Pastor Dave offers an analogy that God is always talking to us, but we often aren’t tuned to the right frequency. My problem for much of the last decade was that the radio was on, the transmission had been clear, but it seemed my subconscious had been broadcasting like some punk kid with a ham radio. So now whenever I heard that voice again, I didn’t trust it.

One night, after a long and frustrating work week, I was praying and just wishing for no doubt…that I would see a burning bush, the heavens open up, or witness some other small miracle or vision of God. A simple message came back: “Then close your eyes and see me.”

I chuckled in the cliché, as well as in the simplicity, and then I chuckled at myself as immediately I questioned the source of the message. That ham radio was probably on. I closed my eyes and instantly fell asleep to a dream on God—the details of which I can’t remember. I love a good irony.

But that was my problem…even when the voice was clear it may as well have just been silent.

Nonetheless, I did my best to keep my heart and mind open and to be receptive. The next time I felt that voice was speaking to me was at a family dinner as I hovered over a nacho platter in my parents’ kitchen.

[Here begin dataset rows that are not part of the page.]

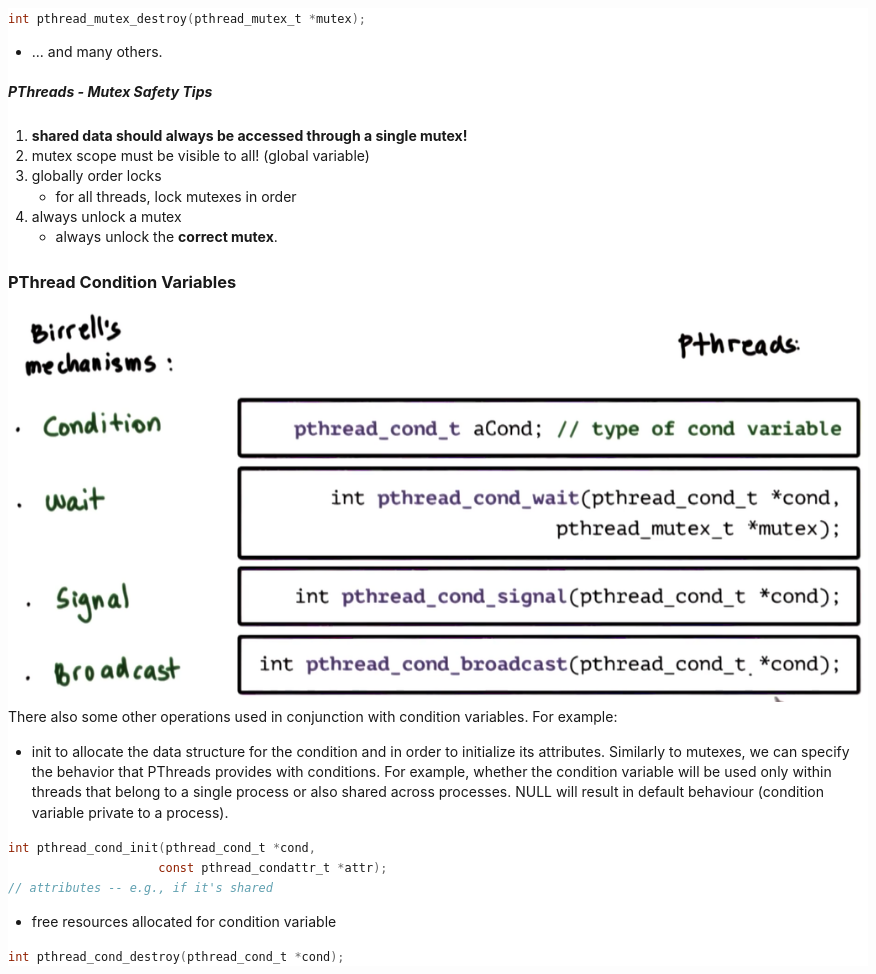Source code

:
 ```c
int pthread_mutex_destroy(pthread_mutex_t *mutex);
```
- ... and many others.

##### PThreads - Mutex Safety Tips
1. **shared data should always be accessed through a single mutex!**
2. mutex scope must be visible to all! (global variable)
3. globally order locks
	- for all threads, lock mutexes in order
4. always unlock a mutex
	- always unlock the **correct mutex**.



### PThread Condition Variables
![](/img/P2L3-pthreadsvs-birell-condition-variables.png)
There also some other operations used in conjunction with condition variables. For example:
- init to allocate the data structure for the condition and in order to initialize its attributes. Similarly to mutexes, we can specify the behavior that PThreads provides with conditions. For example, whether the condition variable will be used only within threads that belong to a single process or also shared across processes. NULL will result in default behaviour (condition variable private to a process).
```c
int pthread_cond_init(pthread_cond_t *cond,
					 const pthread_condattr_t *attr);
// attributes -- e.g., if it's shared
```
- free resources allocated for condition variable
```c
int pthread_cond_destroy(pthread_cond_t *cond);
```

Word got out that I had started attending church and a freakish excitement about the news brought tons of questions. Where are you going? What kind of church is it? You meet in a bar? Why isn’t it Catholic? Etc.

I answered the questions between bites of chips and cheese, and I casually confessed that I was on the fence about whether or not I was going to continue attending.

I heard that old voice. “Pay attention,” it said, and I wondered just what Mom had put into the bean dip. Pay attention to what?

My brother-in-law surprised me. “Be patient,” he advised. “It takes time for church to start having an effect.” Again, I was hearing the message to be patient, and from my brother-in-law of all people.

Why was that a surprise? I had never imagined him to be particularly religious or spiritual, or patient for that matter, and yet here he was, offering me this simple advice.

Immediately, doubts about the message stirred when my dad stepped in. “Going to church? That’s good.” He nodded. “People need that.” This was even more surprising for me as I had always imagined my dad as a bit agnostic, if not an atheist. I remember clearly when I was very young, all the people at church who turned to look at us when he expressed his own spiritual frustration by exclaiming, “This is such bullsh-t.”

Yet here we were, the men of the family, talking about something we had never before discussed together.

I was paying attention.

Even if my heart was on the fence about church and God, my dad was right. Church was doing good things for me. I decided to trust in my brother-in-law’s message to be patient and give it time.

Maybe that voice I sometimes hear is my own and nothing more.  Maybe sometimes it is just the bean dip talking.

Maybe sometimes when God speaks, the trick isn’t so much about trying so hard to tune to the right frequency. Maybe it’s more about being patient and to simply pay attention.

Maybe it’s like that psalm that says Be still, and know that I am God.